Jamais il n’a été question, au cours de l’étude, d’un quelconque consentement de la part des participants.

«Certes, nous sommes conscients de l’abus potentiel que peuvent faire de ces données les grandes entreprises et gouvernements. C’est d’ailleurs cette peur qui a motivé le Bureau des politiques scientifiques et technologiques, sous la direction du président Obama, à  réglementer l’utilisation de ces données», nous informe le professeur James Katz.

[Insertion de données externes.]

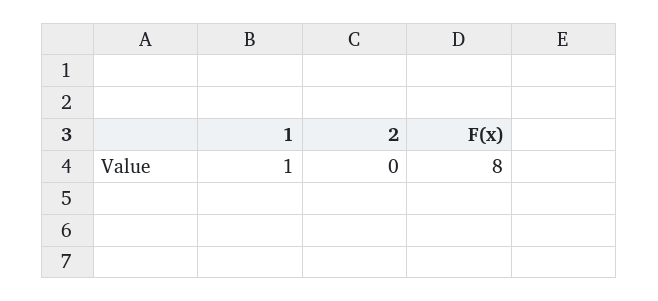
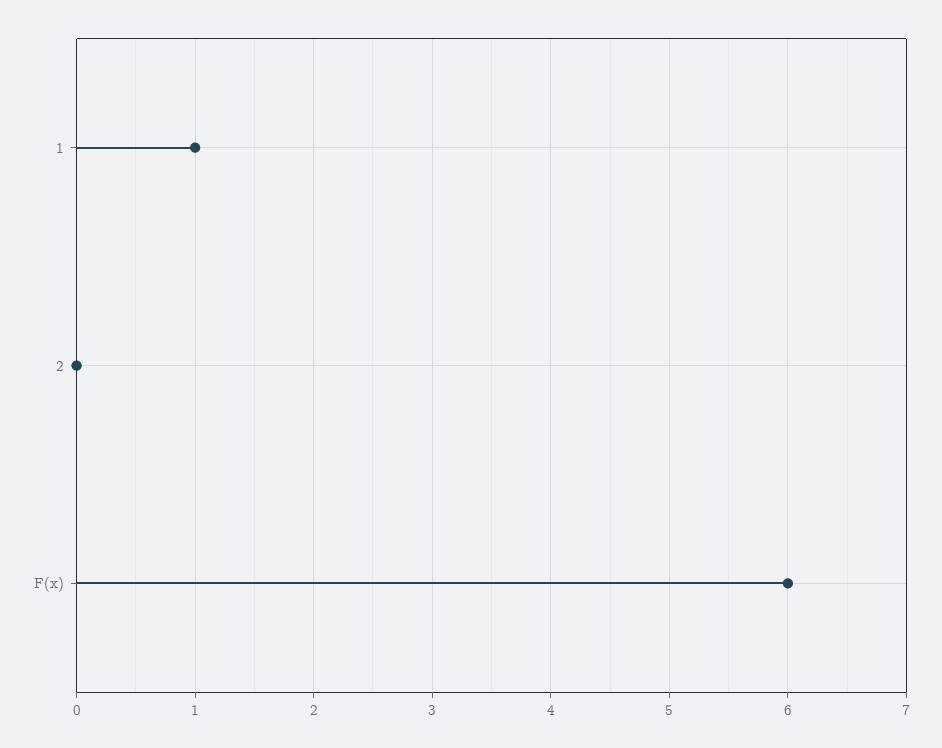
F(x): 8 -> 6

Avançant aujourd’hui sans contraintes ni barrières, une législation relative au journalisme de données serait donc esentielle, selon certains, dans le futur pour encadrer, mais aussi enseigner cette pratique émergente.

Le Québec en retard

Un constat: tandis que les écoles américaines l’enseignent depuis quelques années déjà, le journalisme de données ne figure que rarement dans le cursus académique des universités québécoises. Le retard est réel: certaines universités, dont Columbia, ont même inauguré leur propre centre dédié au journalisme numérique.

Or, ont insisté certains panélistes, avec les bouleversements récents amenés par la crise du papier, les programmes de communication québécois ont une responsabilité envers leurs étudiants: s’adapter le plus rapidement possible aux exigences du 21e  siècle en formant des journalistes qui, en plus de savoir écrire, sauront manipuler et traiter les données disponibles sur internet.